AI Puts Network Architecture Back in Focus
AI's demand for high-bandwidth, low-latency data transfer is making networking a critical, high-value component of the tech stack again. After years of being abstracted away by the cloud, network architecture is now a key performance lever for AI/ML workloads. This creates new opportunities for infra startups focused on optimized and programmable networking.
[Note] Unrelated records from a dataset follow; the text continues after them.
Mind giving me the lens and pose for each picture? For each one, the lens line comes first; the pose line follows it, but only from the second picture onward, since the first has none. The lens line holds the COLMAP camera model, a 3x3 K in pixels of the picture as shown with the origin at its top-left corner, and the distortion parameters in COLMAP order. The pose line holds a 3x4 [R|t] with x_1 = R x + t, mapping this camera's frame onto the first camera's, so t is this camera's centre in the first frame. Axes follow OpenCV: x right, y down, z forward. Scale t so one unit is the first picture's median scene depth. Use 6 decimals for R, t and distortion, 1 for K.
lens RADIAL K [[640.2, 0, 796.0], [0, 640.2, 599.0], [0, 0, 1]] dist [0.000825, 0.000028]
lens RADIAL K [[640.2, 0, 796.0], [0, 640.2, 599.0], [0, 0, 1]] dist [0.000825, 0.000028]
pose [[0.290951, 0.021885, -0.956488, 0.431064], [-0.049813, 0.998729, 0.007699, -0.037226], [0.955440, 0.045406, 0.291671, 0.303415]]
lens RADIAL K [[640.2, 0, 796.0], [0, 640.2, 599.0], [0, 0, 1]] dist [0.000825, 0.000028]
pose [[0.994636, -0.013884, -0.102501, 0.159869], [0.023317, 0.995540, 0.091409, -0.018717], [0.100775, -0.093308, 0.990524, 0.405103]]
The performance bottleneck for large AI models is shifting from pure compute to data movement, as expensive GPUs sit idle waiting for data. Technologies like Remote Direct Memory Access (RDMA) have become critical, allowing network cards to access memory on other servers directly, bypassing the CPU and slashing latency. This has led to the widespread adoption of RDMA over Converged Ethernet (RoCE) in major AI clusters, including those at Meta. This shift ignited a battle between two networking standards: InfiniBand and Ethernet. InfiniBand, historically dominant in high-performance computing, offers ultra-low latency but often comes with higher costs and vendor lock-in. Ethernet, the ubiquitous data center standard, is now catching up for AI workloads with 400G/800G speeds and RoCE, championed by the Ultra Ethernet Consortium for its flexibility and cost-effectiveness. Nvidia solidified its dominance by acquiring Mellanox, a leader in InfiniBand founded by Eyal Waldman, for $7 billion in 2020. This strategic purchase gave Nvidia an end-to-end AI infrastructure stack, from its GPUs to the high-performance fabric connecting them, a move seen as crucial with the slowing of Moore's Law. Challengers are betting on an open, Ethernet-based ecosystem. Broadcom's Jericho3-AI chip is designed to connect up to 32,000 GPUs in a single fabric, aiming to reduce job completion times for AI training. Meanwhile, Arista Networks focuses on software-driven networking with its EOS (Extensible Operating System) to manage large-scale AI and cloud data centers. In India, the government's IndiaAI Mission is infusing over $1 billion to create sovereign compute capacity. This initiative involves collaborations with cloud providers like Yotta and Bangalore-based E2E Networks to build out AI factories using tens of thousands of Nvidia GPUs. The scale of investment is massive, with corporations planning their own vertically integrated infrastructure. The Adani Group, for example, has announced a $100 billion plan to build 5 GW of renewable-powered, AI-ready hyperscale data centers in India by 2035, partnering with major cloud providers.